The "no From:" complaint could be fixed by specifying in your muttrc:

set from = "waltdnes@waltdnes.org"

The gnutls error is more cryptic. You'll have to check what certificate is
sent by the server to deduce what causes the gnutls message. You can try
connecting to the server with the openssl s_client:

openssl s_client -connect smtp.ebox.ca\:587 -starttls smtp -showcerts

or with gnutls-cli:

gnutls-cli --starttls-proto smtp smtp.ebox.ca -p 587

then try to negotiate a connection:

ehlo there
...
Ctrl+D

Gnutls should run starttls and when you enter "Ctrl+D" it will print out what
in particular it has a problem with.

The openssl attempt will show the certificates and you can check the whole
chain, in case you missing a certificate. As long as the CA certificate is in
your /etc/ssl/certs/ there shouldn't be a problem.

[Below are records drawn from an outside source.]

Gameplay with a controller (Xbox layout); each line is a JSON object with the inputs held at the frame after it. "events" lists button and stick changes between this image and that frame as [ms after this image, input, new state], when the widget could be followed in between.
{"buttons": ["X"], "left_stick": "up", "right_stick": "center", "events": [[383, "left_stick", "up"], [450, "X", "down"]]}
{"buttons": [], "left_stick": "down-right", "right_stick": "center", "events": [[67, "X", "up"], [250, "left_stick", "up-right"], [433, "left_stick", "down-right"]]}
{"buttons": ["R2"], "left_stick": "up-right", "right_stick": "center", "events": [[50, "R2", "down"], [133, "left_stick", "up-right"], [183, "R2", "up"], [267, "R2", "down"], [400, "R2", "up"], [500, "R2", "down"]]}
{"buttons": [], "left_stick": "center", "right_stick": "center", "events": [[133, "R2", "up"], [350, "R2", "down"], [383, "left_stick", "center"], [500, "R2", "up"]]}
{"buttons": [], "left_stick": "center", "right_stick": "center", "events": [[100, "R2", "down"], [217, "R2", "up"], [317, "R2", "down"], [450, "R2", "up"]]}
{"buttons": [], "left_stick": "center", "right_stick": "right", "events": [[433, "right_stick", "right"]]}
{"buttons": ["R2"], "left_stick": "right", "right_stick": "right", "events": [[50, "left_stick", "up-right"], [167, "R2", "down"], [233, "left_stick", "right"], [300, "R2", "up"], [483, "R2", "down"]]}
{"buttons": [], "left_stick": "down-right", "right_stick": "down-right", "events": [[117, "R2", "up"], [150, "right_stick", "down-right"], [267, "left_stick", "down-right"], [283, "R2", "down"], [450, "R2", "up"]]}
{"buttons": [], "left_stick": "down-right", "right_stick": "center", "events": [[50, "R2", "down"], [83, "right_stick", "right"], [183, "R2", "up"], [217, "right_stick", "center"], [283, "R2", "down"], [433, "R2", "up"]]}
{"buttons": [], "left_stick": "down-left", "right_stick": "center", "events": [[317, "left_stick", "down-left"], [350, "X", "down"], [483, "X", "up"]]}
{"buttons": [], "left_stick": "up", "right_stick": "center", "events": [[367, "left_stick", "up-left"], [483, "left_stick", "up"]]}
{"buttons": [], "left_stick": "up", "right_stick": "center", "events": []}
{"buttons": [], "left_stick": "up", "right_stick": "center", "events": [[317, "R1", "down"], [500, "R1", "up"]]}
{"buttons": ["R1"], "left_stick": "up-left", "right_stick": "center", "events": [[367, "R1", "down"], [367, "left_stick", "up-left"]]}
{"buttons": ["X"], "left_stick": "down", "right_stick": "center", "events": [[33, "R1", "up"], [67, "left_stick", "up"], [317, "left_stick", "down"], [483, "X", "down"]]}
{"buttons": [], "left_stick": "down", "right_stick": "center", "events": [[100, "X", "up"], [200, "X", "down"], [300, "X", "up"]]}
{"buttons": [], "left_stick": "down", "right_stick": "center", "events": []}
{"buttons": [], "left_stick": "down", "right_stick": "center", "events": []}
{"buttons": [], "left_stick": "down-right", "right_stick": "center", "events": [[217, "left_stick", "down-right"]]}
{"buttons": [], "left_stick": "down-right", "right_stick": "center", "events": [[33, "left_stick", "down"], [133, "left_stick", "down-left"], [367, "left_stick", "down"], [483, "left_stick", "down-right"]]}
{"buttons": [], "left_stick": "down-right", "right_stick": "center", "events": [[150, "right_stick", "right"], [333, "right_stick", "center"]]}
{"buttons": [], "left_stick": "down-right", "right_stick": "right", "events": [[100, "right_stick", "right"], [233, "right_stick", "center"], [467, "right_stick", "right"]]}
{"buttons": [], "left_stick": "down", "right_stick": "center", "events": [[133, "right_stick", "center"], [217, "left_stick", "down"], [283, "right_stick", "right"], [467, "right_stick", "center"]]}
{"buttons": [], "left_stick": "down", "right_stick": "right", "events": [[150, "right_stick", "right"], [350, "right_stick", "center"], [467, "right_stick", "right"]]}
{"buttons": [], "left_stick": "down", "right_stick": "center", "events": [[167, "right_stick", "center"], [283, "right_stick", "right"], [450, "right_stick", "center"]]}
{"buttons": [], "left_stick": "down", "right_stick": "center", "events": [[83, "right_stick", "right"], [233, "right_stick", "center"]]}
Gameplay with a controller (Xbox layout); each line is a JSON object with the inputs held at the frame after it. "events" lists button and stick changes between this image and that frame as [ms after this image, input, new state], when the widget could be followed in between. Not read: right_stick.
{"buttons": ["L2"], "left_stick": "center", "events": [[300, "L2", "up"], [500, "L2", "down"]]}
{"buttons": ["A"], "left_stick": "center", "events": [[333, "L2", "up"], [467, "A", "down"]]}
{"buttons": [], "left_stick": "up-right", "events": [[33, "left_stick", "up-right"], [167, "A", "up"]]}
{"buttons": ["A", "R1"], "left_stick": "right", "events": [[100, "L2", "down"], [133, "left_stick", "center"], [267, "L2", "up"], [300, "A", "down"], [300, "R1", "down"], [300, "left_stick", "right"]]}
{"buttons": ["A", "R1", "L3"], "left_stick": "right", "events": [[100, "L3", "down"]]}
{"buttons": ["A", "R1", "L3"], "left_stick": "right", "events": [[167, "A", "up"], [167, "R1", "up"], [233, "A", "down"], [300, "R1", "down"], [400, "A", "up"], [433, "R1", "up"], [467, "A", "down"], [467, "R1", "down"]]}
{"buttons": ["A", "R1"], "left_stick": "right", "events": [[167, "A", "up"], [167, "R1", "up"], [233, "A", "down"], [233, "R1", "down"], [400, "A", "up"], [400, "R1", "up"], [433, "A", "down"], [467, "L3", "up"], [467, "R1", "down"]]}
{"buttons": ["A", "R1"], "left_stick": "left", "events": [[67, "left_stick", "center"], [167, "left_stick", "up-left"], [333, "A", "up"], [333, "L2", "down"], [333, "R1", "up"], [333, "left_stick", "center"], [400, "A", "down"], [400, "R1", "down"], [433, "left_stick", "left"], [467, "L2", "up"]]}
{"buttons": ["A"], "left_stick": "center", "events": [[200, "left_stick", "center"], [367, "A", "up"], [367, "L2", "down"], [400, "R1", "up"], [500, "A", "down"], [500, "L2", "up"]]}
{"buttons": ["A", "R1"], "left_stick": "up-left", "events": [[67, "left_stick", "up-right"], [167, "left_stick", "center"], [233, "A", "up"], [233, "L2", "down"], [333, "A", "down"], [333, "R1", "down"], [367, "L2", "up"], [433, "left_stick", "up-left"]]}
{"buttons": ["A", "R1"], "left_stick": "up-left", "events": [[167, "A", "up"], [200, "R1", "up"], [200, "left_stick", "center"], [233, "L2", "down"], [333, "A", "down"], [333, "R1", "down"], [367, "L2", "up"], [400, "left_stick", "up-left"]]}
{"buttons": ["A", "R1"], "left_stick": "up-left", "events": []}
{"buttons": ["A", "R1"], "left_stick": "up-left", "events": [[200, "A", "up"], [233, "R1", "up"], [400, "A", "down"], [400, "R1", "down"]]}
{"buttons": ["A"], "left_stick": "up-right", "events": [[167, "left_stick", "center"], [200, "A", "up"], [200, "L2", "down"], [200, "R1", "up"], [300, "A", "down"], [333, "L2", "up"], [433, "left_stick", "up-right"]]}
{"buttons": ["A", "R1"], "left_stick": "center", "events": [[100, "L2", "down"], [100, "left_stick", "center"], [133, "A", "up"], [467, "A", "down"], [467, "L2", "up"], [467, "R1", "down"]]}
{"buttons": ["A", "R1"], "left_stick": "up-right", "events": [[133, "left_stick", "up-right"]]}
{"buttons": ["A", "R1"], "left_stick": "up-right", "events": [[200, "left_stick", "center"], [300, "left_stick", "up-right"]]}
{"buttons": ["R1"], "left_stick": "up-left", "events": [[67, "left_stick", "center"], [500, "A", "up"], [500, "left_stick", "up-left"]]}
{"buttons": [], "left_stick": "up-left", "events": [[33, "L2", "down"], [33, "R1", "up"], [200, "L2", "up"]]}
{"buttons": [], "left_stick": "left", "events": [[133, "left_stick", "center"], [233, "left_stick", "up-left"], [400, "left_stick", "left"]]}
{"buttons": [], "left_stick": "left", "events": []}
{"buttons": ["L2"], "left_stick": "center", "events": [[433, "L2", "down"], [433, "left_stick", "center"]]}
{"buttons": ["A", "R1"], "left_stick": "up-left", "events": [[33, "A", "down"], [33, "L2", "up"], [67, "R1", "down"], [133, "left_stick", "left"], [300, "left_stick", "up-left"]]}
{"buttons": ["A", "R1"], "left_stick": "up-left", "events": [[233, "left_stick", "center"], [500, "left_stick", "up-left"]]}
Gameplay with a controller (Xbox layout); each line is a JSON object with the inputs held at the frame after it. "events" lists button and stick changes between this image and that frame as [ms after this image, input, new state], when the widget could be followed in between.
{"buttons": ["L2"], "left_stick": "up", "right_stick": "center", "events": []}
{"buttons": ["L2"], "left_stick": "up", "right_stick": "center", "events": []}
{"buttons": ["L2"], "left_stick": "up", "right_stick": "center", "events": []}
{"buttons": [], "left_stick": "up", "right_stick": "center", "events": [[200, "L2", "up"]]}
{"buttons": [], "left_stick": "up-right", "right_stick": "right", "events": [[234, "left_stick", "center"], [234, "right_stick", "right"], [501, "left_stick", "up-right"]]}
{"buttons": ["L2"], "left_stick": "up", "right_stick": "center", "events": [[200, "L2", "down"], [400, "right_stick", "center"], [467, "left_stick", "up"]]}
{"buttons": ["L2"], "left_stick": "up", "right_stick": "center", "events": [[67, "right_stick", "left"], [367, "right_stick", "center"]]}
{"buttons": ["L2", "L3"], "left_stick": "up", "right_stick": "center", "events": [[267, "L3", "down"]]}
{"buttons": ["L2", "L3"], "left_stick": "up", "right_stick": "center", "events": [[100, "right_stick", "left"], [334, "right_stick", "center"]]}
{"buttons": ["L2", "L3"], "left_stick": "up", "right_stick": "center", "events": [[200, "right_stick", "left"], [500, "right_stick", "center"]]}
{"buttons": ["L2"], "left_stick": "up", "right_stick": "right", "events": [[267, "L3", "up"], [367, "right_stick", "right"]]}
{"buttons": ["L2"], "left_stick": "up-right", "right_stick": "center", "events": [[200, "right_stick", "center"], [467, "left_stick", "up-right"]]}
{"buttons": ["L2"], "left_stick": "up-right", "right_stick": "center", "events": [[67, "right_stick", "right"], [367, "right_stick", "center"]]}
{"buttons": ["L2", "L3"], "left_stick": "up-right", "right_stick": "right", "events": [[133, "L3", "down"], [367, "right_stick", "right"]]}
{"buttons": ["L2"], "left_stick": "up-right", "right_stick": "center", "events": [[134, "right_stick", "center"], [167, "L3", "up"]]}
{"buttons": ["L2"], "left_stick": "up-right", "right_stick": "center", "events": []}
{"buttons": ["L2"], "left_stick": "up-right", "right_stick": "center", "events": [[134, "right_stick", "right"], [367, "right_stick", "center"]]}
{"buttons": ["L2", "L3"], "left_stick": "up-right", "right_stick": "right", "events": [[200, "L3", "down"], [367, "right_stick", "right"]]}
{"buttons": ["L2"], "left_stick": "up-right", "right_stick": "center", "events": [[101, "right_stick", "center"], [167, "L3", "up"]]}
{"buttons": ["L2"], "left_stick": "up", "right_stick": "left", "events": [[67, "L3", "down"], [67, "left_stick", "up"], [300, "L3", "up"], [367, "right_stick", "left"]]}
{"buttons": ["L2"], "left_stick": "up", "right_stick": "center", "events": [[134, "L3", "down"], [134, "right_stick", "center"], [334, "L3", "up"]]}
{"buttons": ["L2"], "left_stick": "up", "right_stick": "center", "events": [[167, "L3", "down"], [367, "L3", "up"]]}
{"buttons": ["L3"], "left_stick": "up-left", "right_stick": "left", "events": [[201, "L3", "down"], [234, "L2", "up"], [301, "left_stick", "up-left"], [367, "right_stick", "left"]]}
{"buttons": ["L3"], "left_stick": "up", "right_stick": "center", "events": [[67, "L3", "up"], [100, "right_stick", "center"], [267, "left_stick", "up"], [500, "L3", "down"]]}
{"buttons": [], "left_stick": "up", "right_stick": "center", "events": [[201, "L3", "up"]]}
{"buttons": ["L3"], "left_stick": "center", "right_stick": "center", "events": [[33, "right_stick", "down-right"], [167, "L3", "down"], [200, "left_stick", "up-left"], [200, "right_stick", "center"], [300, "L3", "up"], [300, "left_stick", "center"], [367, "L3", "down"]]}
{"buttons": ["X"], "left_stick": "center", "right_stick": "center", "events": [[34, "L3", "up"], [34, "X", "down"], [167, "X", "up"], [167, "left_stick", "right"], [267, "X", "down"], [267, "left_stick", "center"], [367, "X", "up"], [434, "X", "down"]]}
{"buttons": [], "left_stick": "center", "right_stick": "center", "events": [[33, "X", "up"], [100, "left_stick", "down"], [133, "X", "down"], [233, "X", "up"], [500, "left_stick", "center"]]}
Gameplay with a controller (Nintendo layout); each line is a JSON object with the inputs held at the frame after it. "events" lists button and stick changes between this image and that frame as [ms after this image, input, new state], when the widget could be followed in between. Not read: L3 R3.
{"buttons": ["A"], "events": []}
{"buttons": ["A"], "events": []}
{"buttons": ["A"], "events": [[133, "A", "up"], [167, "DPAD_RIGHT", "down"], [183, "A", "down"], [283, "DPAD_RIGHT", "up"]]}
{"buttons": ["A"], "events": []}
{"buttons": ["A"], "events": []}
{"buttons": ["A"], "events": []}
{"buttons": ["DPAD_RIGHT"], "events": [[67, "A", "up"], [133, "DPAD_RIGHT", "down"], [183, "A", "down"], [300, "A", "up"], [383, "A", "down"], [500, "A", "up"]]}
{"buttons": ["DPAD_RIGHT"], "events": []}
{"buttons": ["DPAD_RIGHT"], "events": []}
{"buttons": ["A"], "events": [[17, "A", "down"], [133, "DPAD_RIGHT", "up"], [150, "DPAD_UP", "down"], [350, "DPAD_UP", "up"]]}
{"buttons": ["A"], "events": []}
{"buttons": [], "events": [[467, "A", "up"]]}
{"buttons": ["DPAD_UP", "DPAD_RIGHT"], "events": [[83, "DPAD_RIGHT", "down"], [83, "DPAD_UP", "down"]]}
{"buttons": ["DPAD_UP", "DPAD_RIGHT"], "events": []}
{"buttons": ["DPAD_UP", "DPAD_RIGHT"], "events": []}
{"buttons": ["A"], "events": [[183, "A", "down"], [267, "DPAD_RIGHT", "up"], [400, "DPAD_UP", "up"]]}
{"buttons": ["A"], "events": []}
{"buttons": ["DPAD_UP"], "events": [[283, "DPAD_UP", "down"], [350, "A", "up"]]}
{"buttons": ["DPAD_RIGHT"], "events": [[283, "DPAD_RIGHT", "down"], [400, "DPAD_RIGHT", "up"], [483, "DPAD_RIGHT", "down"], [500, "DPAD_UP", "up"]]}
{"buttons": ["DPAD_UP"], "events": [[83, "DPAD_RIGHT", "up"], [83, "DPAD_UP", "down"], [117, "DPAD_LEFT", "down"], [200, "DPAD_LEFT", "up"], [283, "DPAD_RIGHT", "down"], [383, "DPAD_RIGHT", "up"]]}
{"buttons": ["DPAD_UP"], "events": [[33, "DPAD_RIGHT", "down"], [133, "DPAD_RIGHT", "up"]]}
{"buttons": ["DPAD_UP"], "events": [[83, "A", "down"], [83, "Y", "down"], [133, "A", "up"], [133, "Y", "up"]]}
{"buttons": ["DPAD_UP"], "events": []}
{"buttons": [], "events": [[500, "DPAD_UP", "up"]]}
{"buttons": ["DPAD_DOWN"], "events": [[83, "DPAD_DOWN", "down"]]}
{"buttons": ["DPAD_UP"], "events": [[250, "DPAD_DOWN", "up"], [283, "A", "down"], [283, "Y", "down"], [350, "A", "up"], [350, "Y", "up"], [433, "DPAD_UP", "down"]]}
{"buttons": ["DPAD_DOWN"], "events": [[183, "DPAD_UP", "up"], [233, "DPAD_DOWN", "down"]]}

Alternatively, add the server certificate(s) in '~/.mutt/certificates' and
specify this path by setting 'set certificate_file' in your muttrc. The first
time you try to connect to your server mutt should warn you if there is a
mismatch between the server's certificate and your SMTP server domain CN
field, or anything else. It will ask you to accept it and allow you to
proceed with the connection.

On Thu, Jan 18, 2024 at 06:42:48PM +0000, Michael wrote

> openssl s_client -connect smtp.ebox.ca\:587 -starttls smtp -showcerts

openssl s_client -connect smtp.ebox.ca\:587 -starttls smtp -showcerts > x.txt

For output to x.txt, see file x.txt in attachment logs.tgz

Output to the terminal (stderr ???) is...
========================================================================
depth=2 C = US, ST = Arizona, L = Scottsdale, O = "GoDaddy.com, Inc.", CN = Go Daddy Root Certificate Authority - G2
verify return:1
depth=1 C = US, ST = Arizona, L = Scottsdale, O = "GoDaddy.com, Inc.", OU = http://certs.godaddy.com/repository/, CN = Go Daddy Secure Certificate Authority - G2
verify return:1
depth=0 CN = *.ebox.ca
verify return:1
40F73DC2087F0000:error:0A00014D:SSL routines:tls_process_key_exchange:legacy sigalg disallowed or unsupported:../openssl-3.0.12/ssl/statem/statem_clnt.c:2254:
========================================================================

That last line about "legacy sigalg disallowed or unsupported:" looks
rather ominous.

> or with gnutls-cli:
>
> gnutls-cli --starttls-proto smtp smtp.ebox.ca -p 587
>
> then try to negotiate a connection:
>
> ehlo there
> ...
> Ctrl+D
>
> Gnutls should run starttls and when you enter "Ctrl+D" it will print out what

See file y.txt in logs.tgz

My fibre upgrade is delayed, so I'm testing an unneceassary handoff to
port 587 on cable when an "insecure" handoff to port 25 will do. I just
asked the ISP's direct support to confirm that I'm using the correct
credentials. And one last try at "mutt -d 4". Here's a snippet...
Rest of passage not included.